The basic concept is to build a (balanced) tree (the same way Data.Map
does). But instead of using the same key at every level of the tree,
you cycle through the keys.
For example, if you are inserting a type which has keys that are Int
and Char. At the first level of the tree you might use the Int key to
decide if you should insert on the left or right. At the second level,
you use the Char to decide left or right, at the third level Int
again, and so on.
It is fine if the keys are the same type (Int, Int). The first level
you would use the first Int, the second level the second Int, the
third level the first Int, and so on.
Unlike multiple maps, each value only appears in one place.
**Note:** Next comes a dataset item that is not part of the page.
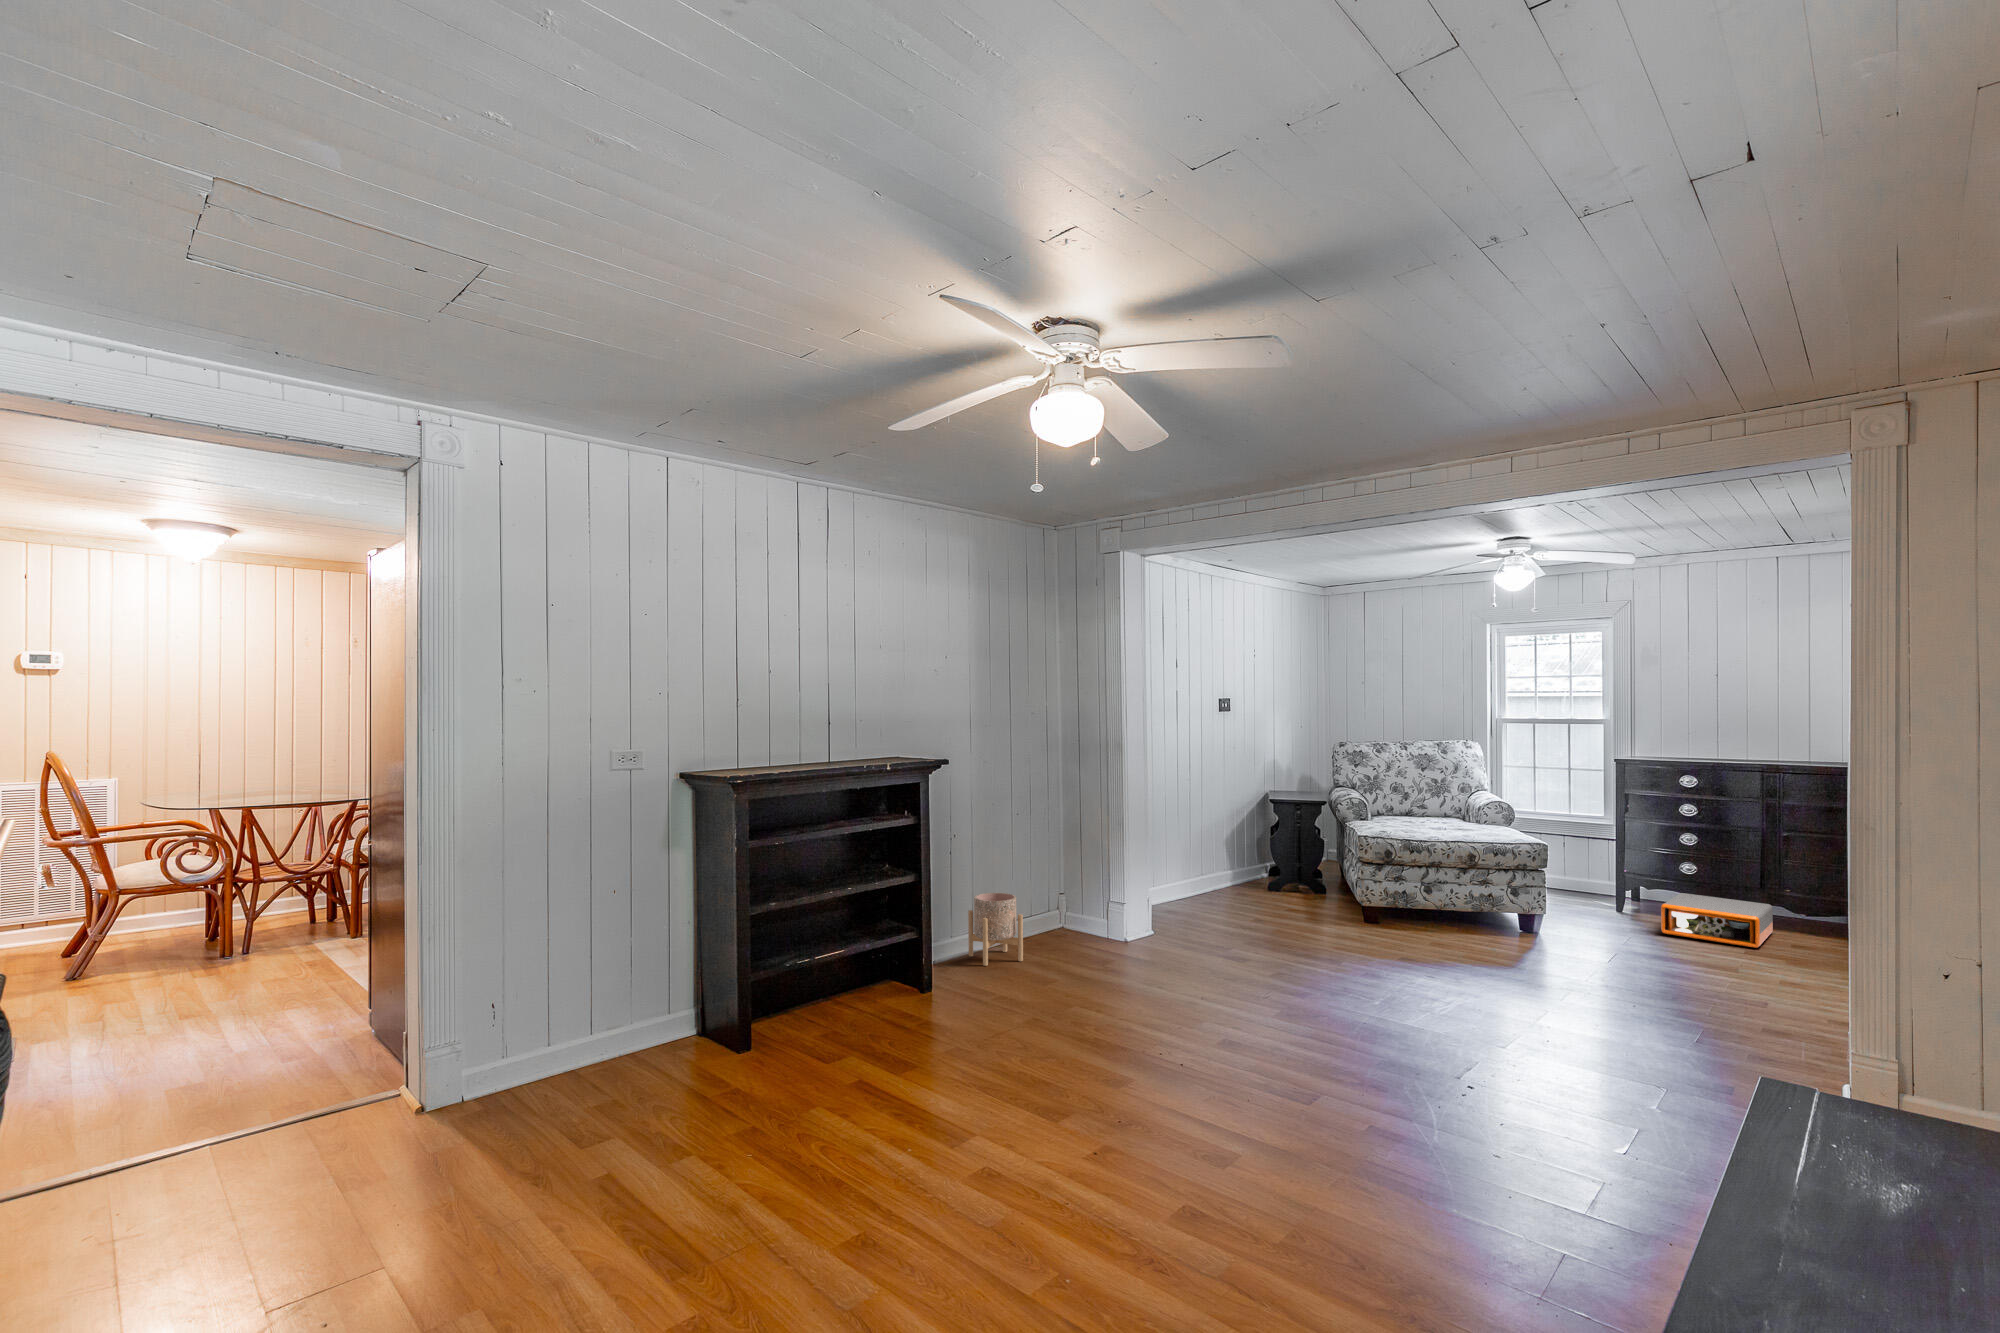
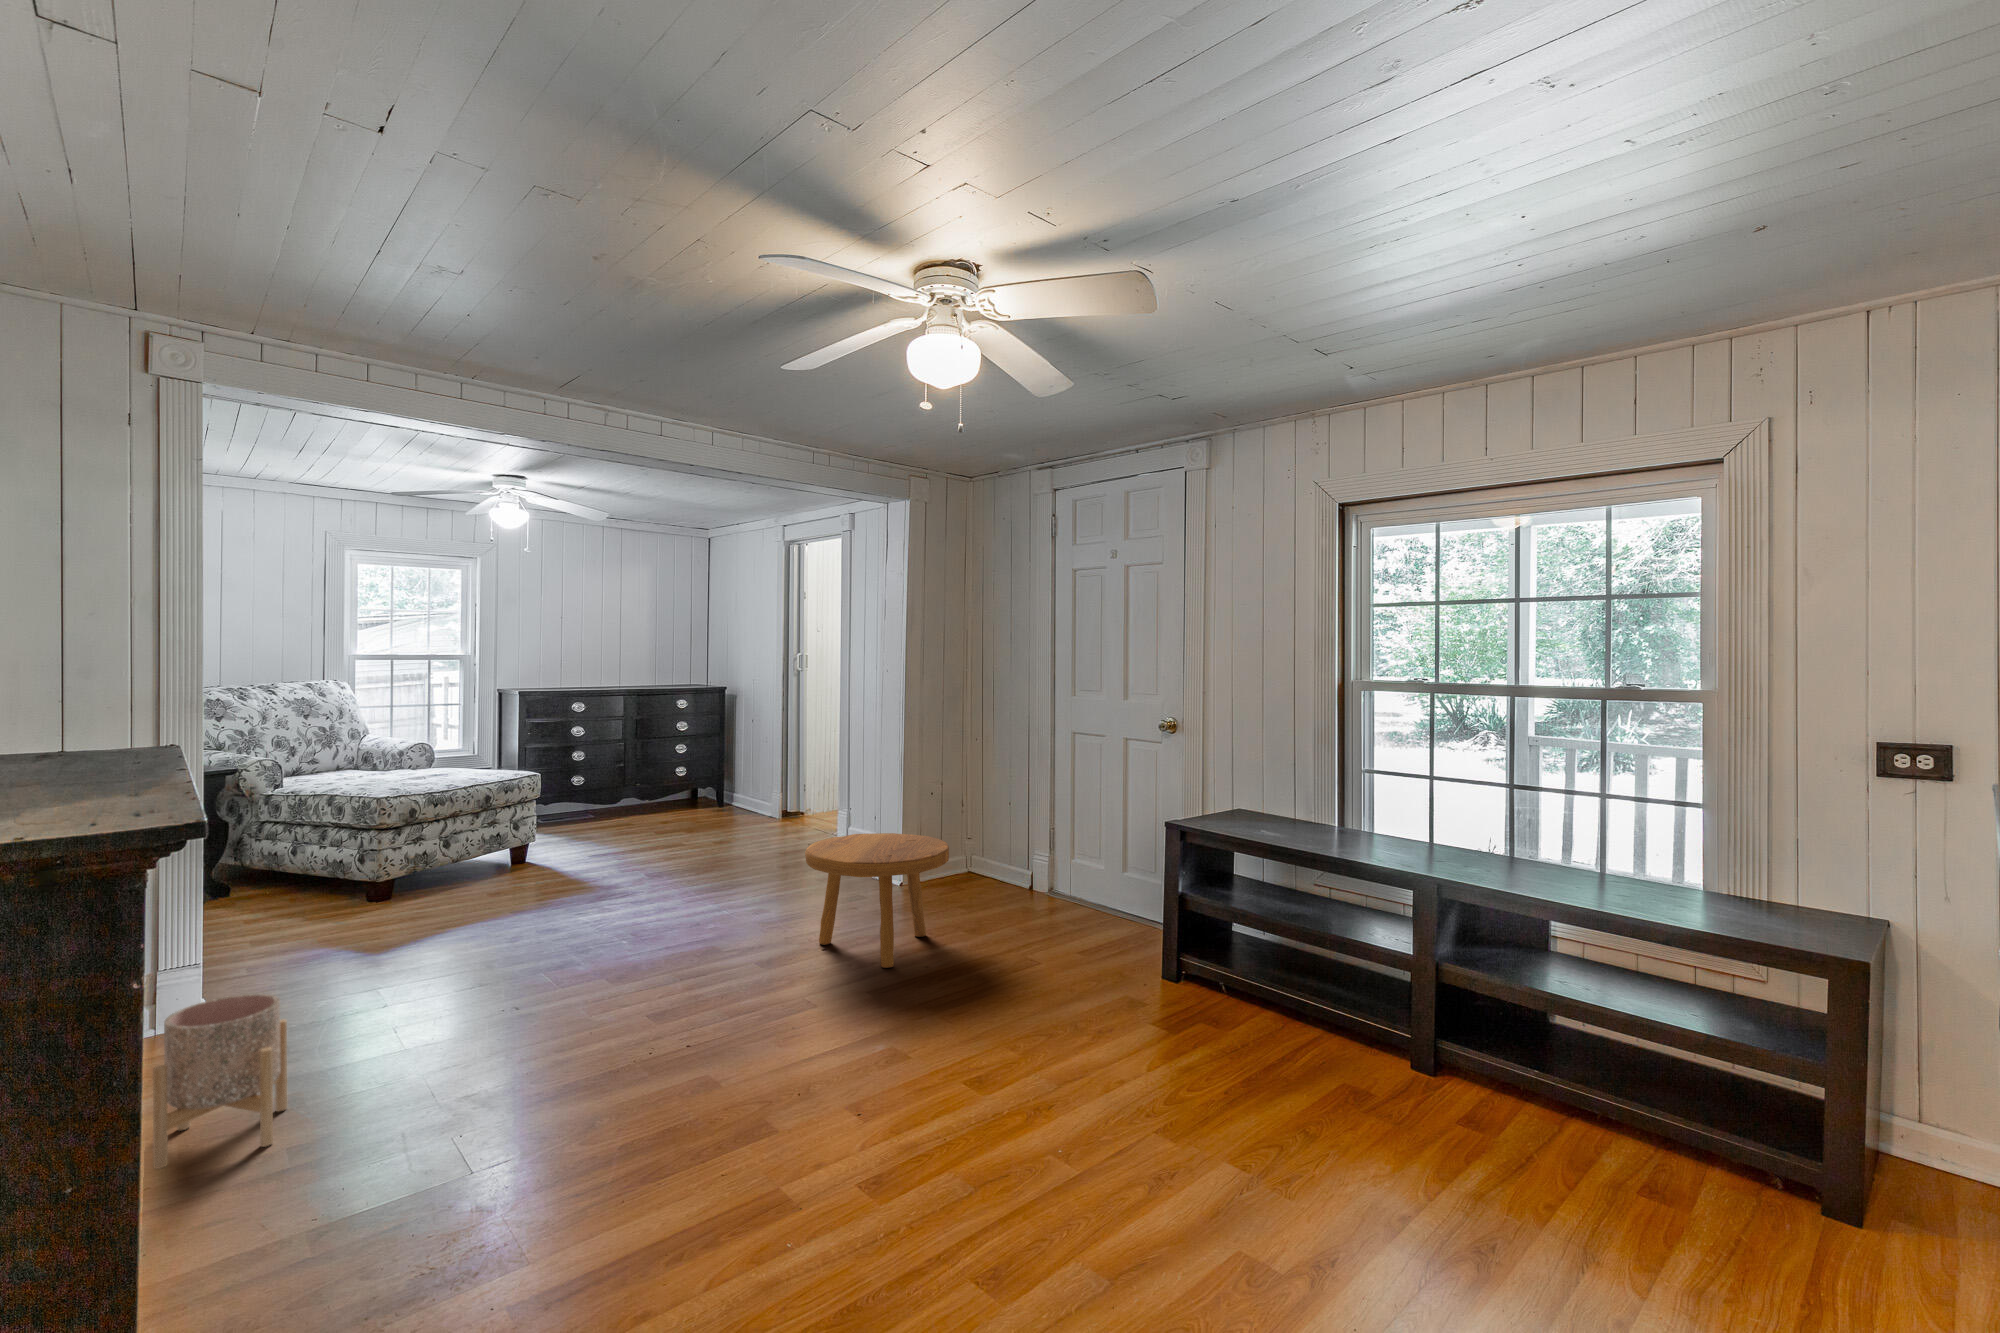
storage box: present [1661,893,1773,948] -> none [548,797,644,835]
footstool: none [1282,938,1459,1102] -> present [805,833,949,968]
This
should make it easier to handle updates/deletes, which are pretty
tricky in the multiple map solution.
You can do lookups on a single (or multiple keys). For example, if you
want to do a lookup only the Int value, then at the first level you
compare the int key and go left or right. At the Char level you go
both left and right, and join the results. At the next Int levels you
go left or right, and so on.
There is a also supposedly a more type-safe variant of IxSet
somewhere, but I am not sure where it is offhand.
- jeremy
On Jun 13, 2010, at 7:09 AM, Andrew Coppin wrote:
> So the other day I was writing some code, and I ended up wanting to
> have a collection of data indexed in more than one way. In other
> words, I wanted fast lookup with several different keys.
>
> Initially I built something using two Data.Map objects to represent
> the two lookup keys, but then I needed up needing more keys per
> value than that, so I decided I should write a small library to
> abstract the whole thing.
>
> What I ended up writing is this: http://www.hpaste.org/fastcgi/hpaste.fcgi/view?id=25782
>
> It sorta kinda works, but man, take a look at the first line. That's
> *a lot* of type-system abuse to make it go. And it strikes me that
> if you had two keys, both of which happen to have the same type
> (e.g., String)... what then?
>
> On the other hand, it's not like you can go
>
> lookup :: KeyID -> Key -> Container -> Maybe Value
>
> since the type of both the container and the key depend on which key
> you want to access.
>
> Man, this is way, way harder than I realised!
>
> Does anybody have a less-insane way of doing this?